8/10
Entertaining but full of anachronisms
2 October 2005
Good plot, stirring musical score and some welcome familiar faces. (I wonder why Guinn Williams was uncredited?) John Wayne lightens his customary toughness with dry humour, calling Regret "Monsewer" and complaining about strangers calling him "Friend".

The obligatory love interest is supplied by Ina Balin, who's not a great actress and looks a bit too nice to live among the Comancheros. Stuart Whitman does very well alongside Wayne.

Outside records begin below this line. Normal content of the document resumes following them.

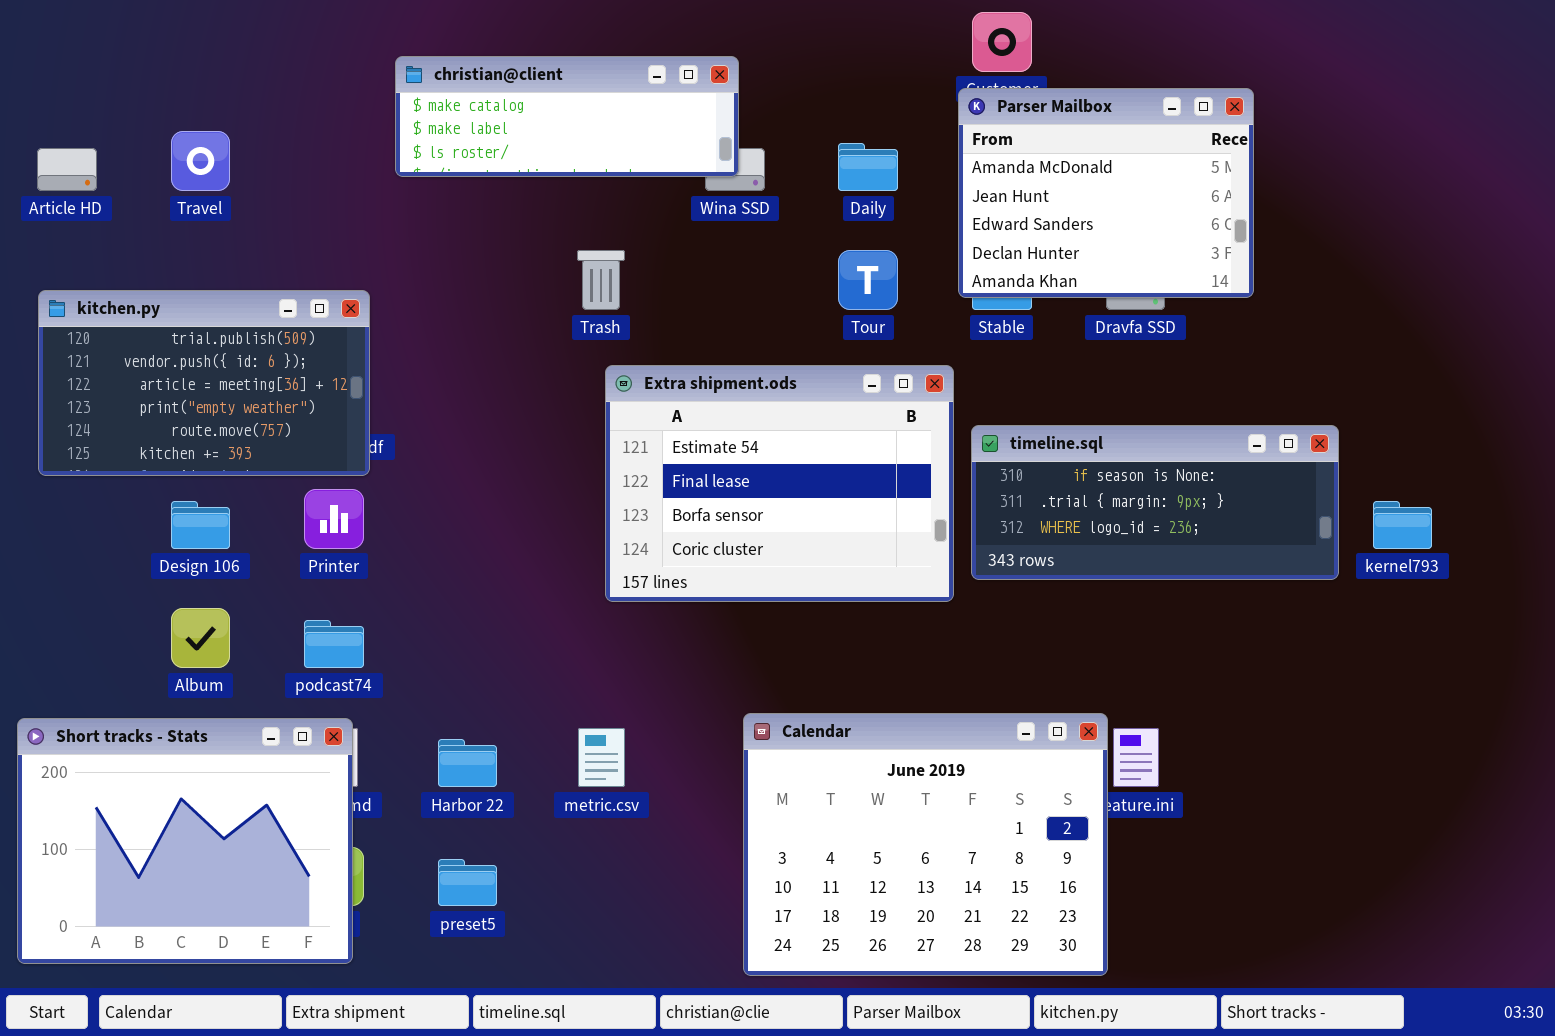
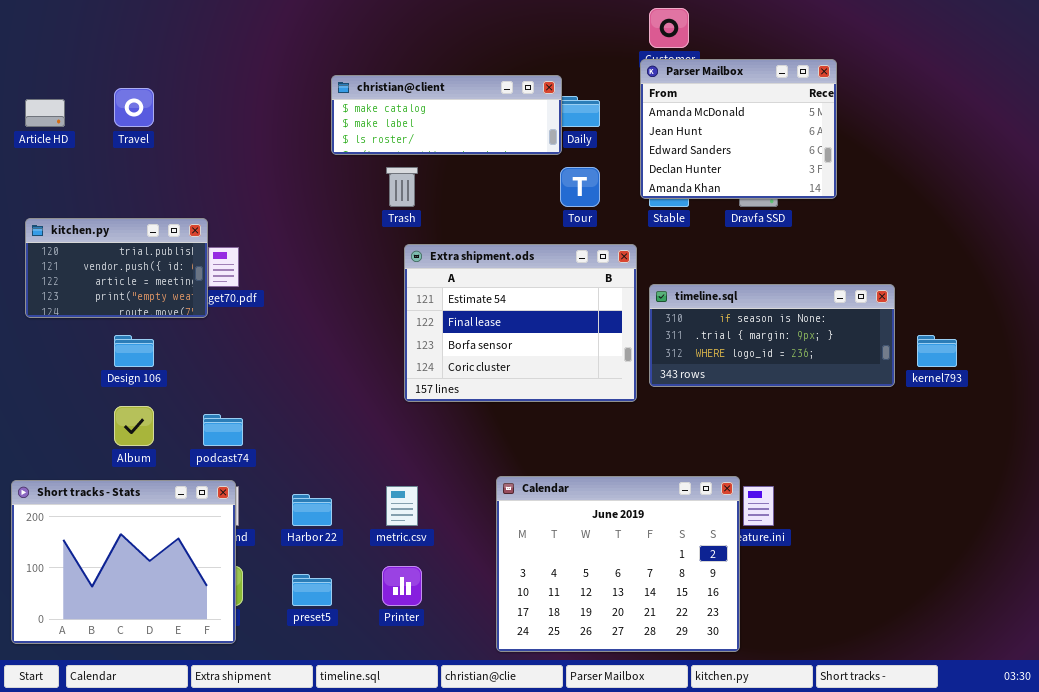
christian@client: [395,56,739,177] -> [331,75,562,155], moved
kitchen.py: [38,290,370,476] -> [25,218,208,318], resized
Printer: [304,489,364,549] -> [382,566,422,606], moved

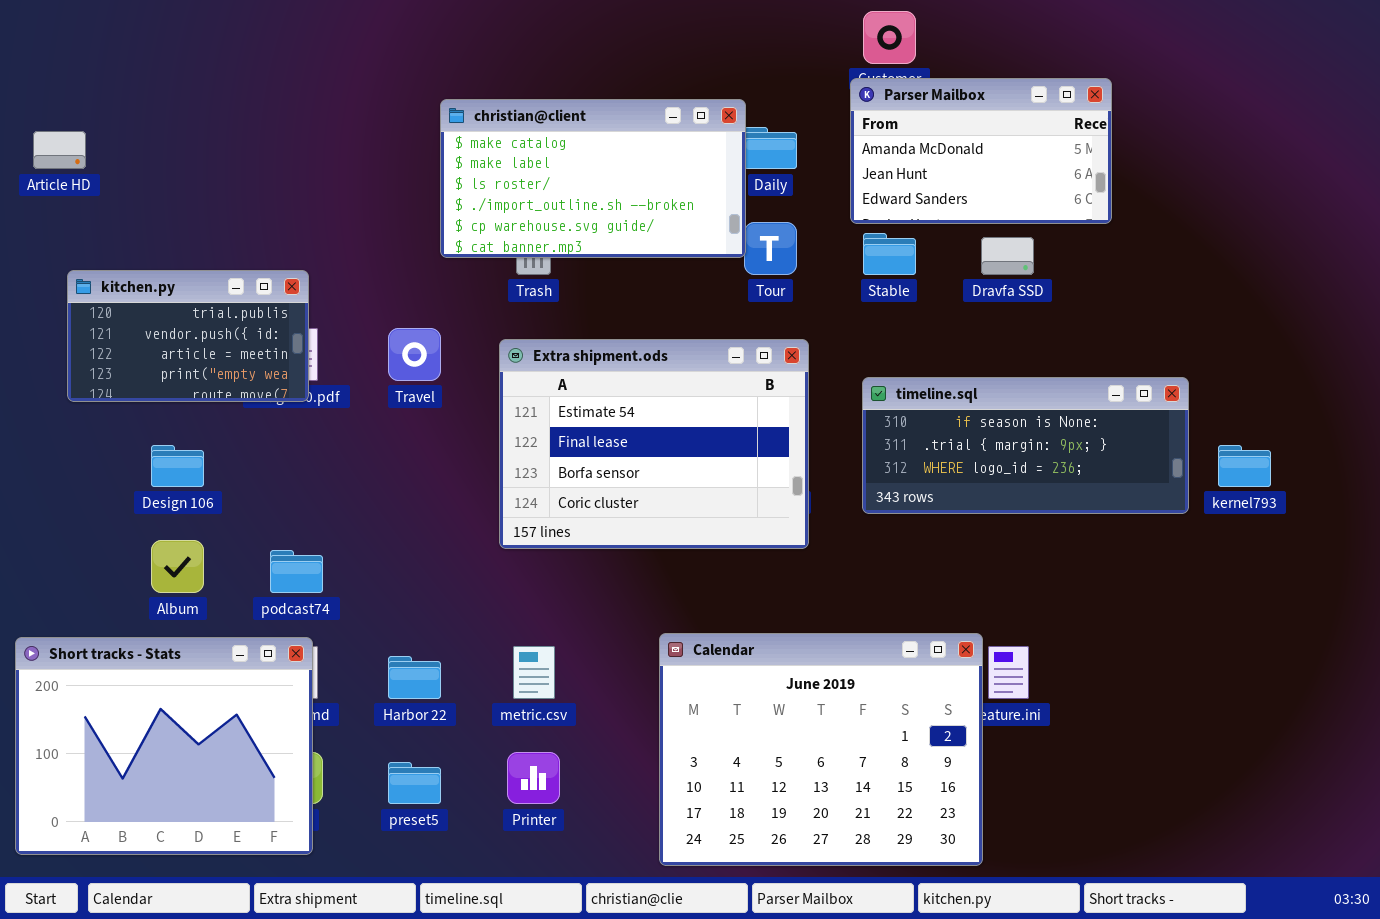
Parser Mailbox: [640,59,837,199] -> [850,78,1112,224], resized
christian@client: [331,75,562,155] -> [440,99,746,258], resized
Travel: [114,88,154,127] -> [388,328,441,381], moved
kitchen.py: [25,218,208,318] -> [67,270,309,402], moved
Extra shipment.ods: [404,244,637,402] -> [499,339,809,549], moved

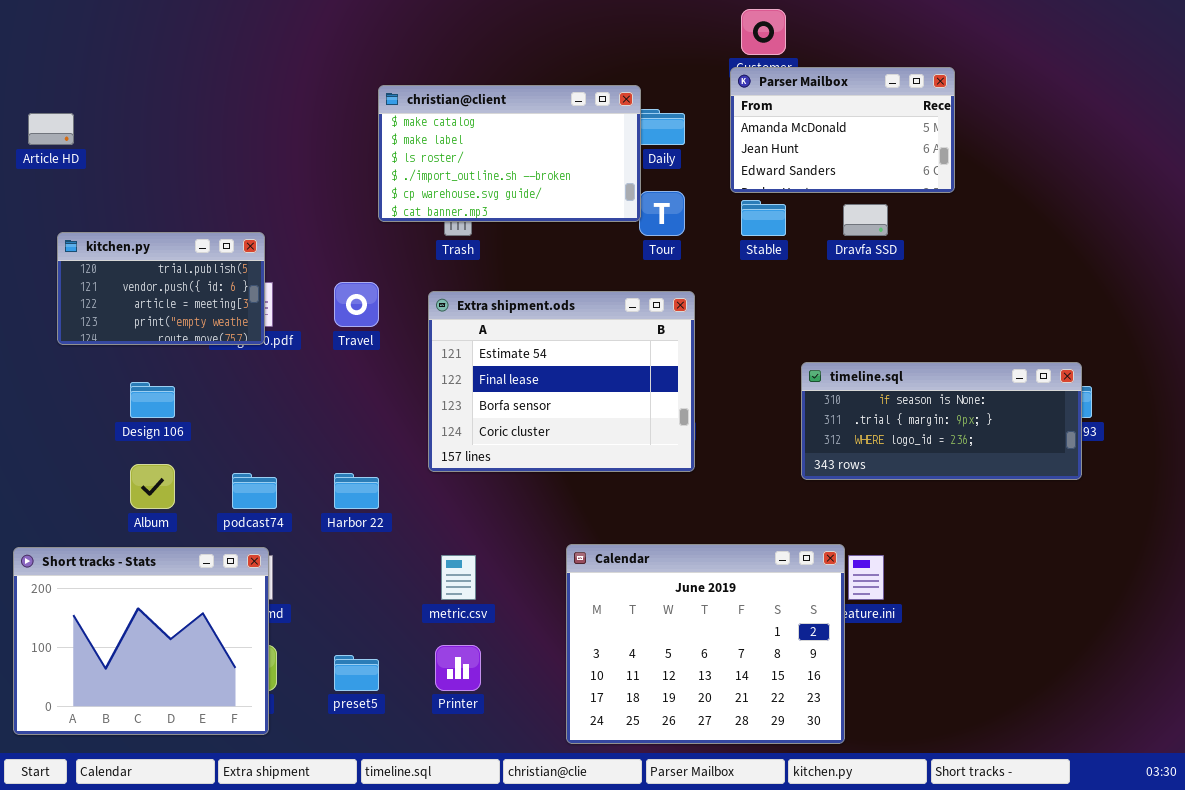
timeline.sql: [862,377,1189,514] -> [801,362,1082,480], moved
Harbor 22: [388,656,441,699] -> [334,473,379,509], moved

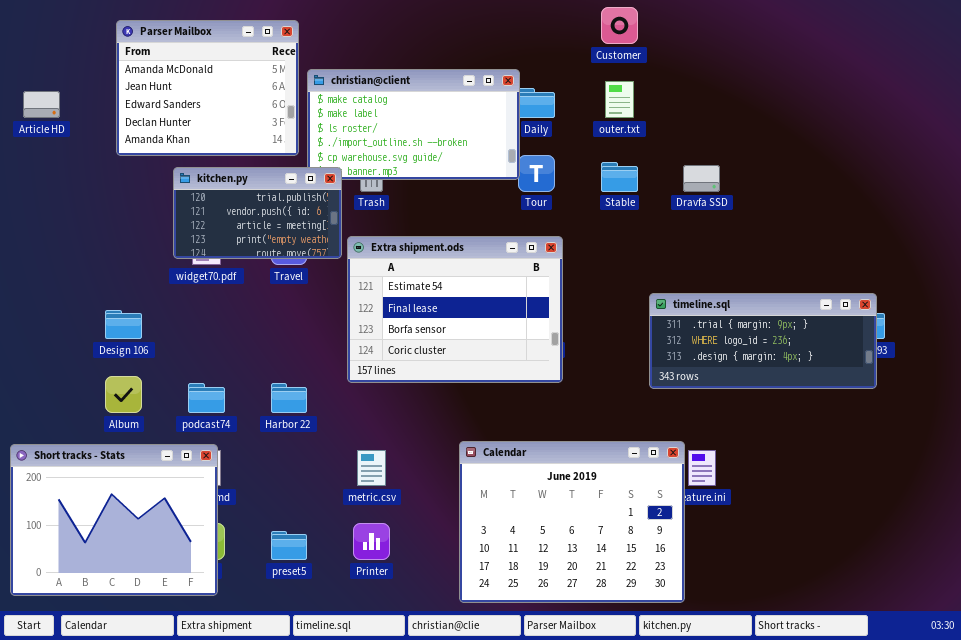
Parser Mailbox: [730,67,955,193] -> [116,20,299,156], moved, resized
kitchen.py: [57,232,265,345] -> [173,167,342,259], moved
timeline.sql: [801,362,1082,480] -> [649,293,877,389], scrolled down 1 row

The opening shot and a couple of topical references tell us that it's the early 40s, but this decade has no relevance at all to the plot. The film has an 1860s/1870s look to it - the buildings, outfits and, most of all, the guns are all of the latter period, and many anachronisms have been listed by other contributors. Of course using period guns that needed to be reloaded after every shot would have made for less spectacular battle scenes. So why not set it in the 1870s? After all, the very similar 1964 film "Rio Conchos", also with Stuart Whitman, was set after the Civil War, with former Confederate officers substituting for the Comanchero leaders.

I wonder if the cast said anything about this? I gather than Wayne was disgruntled when the year before the Mexican army in "The Alamo" was issued with the wrong guns, but this wasn't evident to any but the most experienced eye.

Apart from these anachronistic annoyances, the film makes very good viewing.